Текст для разбора ▸
- - - - -

Литмир - Электронная Библиотека
A
A

Тот же день, в сумерки, приехал ко мне получивший уже письмо от отца своего, Иван Васильевич Евреинов и стал убедительно просить меня переехать к нему на завод, который хотя и находился в двух с половиною верстах от места моего жительства, но был смежен с городом. Для пешехода расстояние ужасное! Возражения мои победил он обещанием дать к полное распоряжение мое легонькие дрожки с парою борзых, отчаянных коней, которые, по моему велению, в один миг вихрем будут переносить меня куда угодно. Против этого устоять я не мог; нервы у меня не были расстроены, я не был таким трусом как ныне, и скакать мне казалось блаженством. Уже было поздно, и мы положили, что перенесение мое совершится в следующее утро.

- - - - -

Извлечённые строки ▸
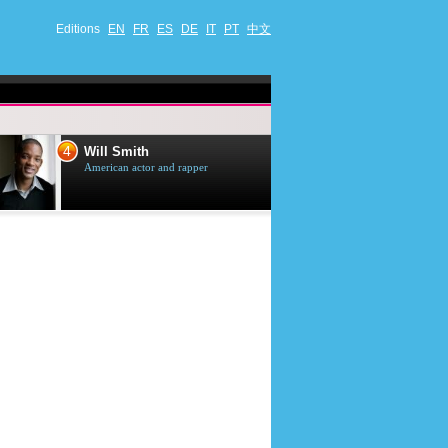
Editions
EN
FR
ES
DE
IT
PT
中文
4
5
Will Smith
Tom Selleck
American actor and rapper
American actor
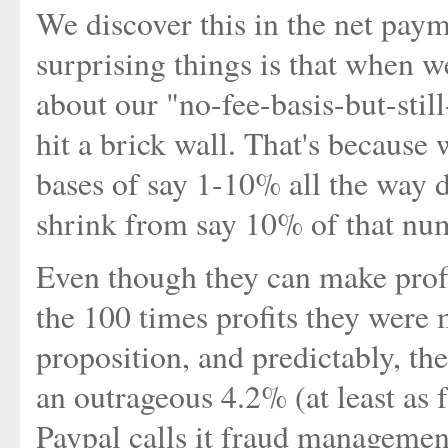
We discover this in the net pay
surprising things is that when w
about our "no-fee-basis-but-still
hit a brick wall. That's because
bases of say 1-10% all the way 
shrink from say 10% of that nu
Even though they can make profi
the 100 times profits they were
proposition, and predictably, t
an outrageous 4.2% (at least as fa
Paypal calls it fraud management.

- - - - -

Задание A ▸ На каком расстоянии от места жительства пишущего находился завод Ивана Васильевича Евреинова, согласно тексту для разбора?
Задание B ▸ Подхватите текст для разбора о переезде на завод Евреинова и продолжите его после последнего предложения.
Строки взяты из другого источника.

Ответ A ▸ В двух с половиною верстах.

Ответ B ▸
Три чистые, покойные комнаты, которые сам он занимал, уступил мне хозяин мой и перешел на отцовскую половину. Он был человек лет двадцати пяти; высокий, сухощавый и смуглый, добрый и степенный, своею бережливостью, расчётливостью, трудами беспрестанно поправлявший дела отца своего, которого предприимчивость часто грозила им разорением. Я начал жить на всём готовом, но скучая уединением, вел себя весьма нескромно, целый день разъезжал и возвращался домой только что обедать и ночевать. А добрый мой хозяин хотя бы взглядом упрекнул меня за невнимание к нему. Не понимаю, из чего он бился? И говоря языком нынешнего века, спрашиваю у себя, на какую потребу был ему молодой человек, которого он дотоле вовсе не знал и в это время мало видел? Да так просто, представился случай одолжить, а такие люди ни за что его не пропустят. Если он ожидал благодарности, то и в этом ошибся; ибо вскоре потом забыл я одолжение его, и его самого, и только теперь с чувством о том вспоминаю. Пусть ныне поищут подобных ему людей!

Житье в Казани для свитских офицеров было еще приятнее; жители её носили их на руках; не довольствуясь каждый день звать их обедать, они посылали к ним на дом множество съестного, сухарей, кренделей, пирогов, пирожков и тому подобное. Эти господа не без сожаления расставались с сим городом, и дабы сделать меня участником и преемником изобилия, в коим они находились, полковник Довре, накануне отъезда своего, повез меня в некоторые из тех домов, с коими успел познакомиться.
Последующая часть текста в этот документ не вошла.